- **WHAT TO PRODUCE**
Leave every picture out, and print the full listing again exactly.
═══ EXTRACTED ENTRIES
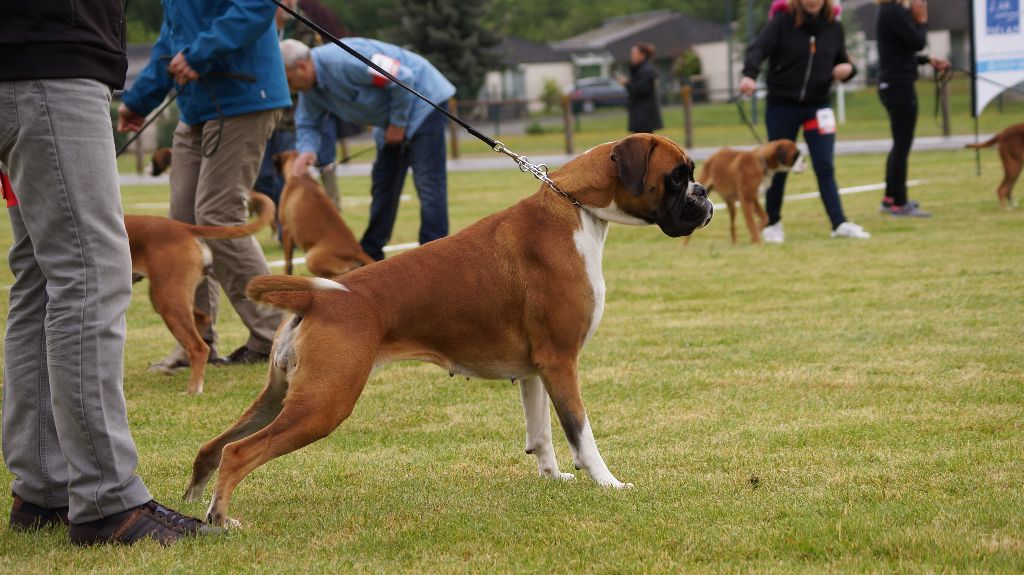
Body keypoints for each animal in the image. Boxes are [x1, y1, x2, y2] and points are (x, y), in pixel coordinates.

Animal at [124, 190, 276, 390]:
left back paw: (193, 389)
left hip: (168, 300)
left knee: (199, 347)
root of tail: (183, 228)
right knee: (204, 319)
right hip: (168, 296)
══════
- **FINISHED TASK**
Body keypoints for each animal in the image. Boxes are [x1, y1, x2, y2] and points are (x, y), in pixel coordinates.

Animal at [124, 190, 276, 390]:
left back paw: (193, 389)
left hip: (168, 300)
left knee: (199, 347)
root of tail: (183, 228)
right knee: (204, 319)
right hip: (168, 296)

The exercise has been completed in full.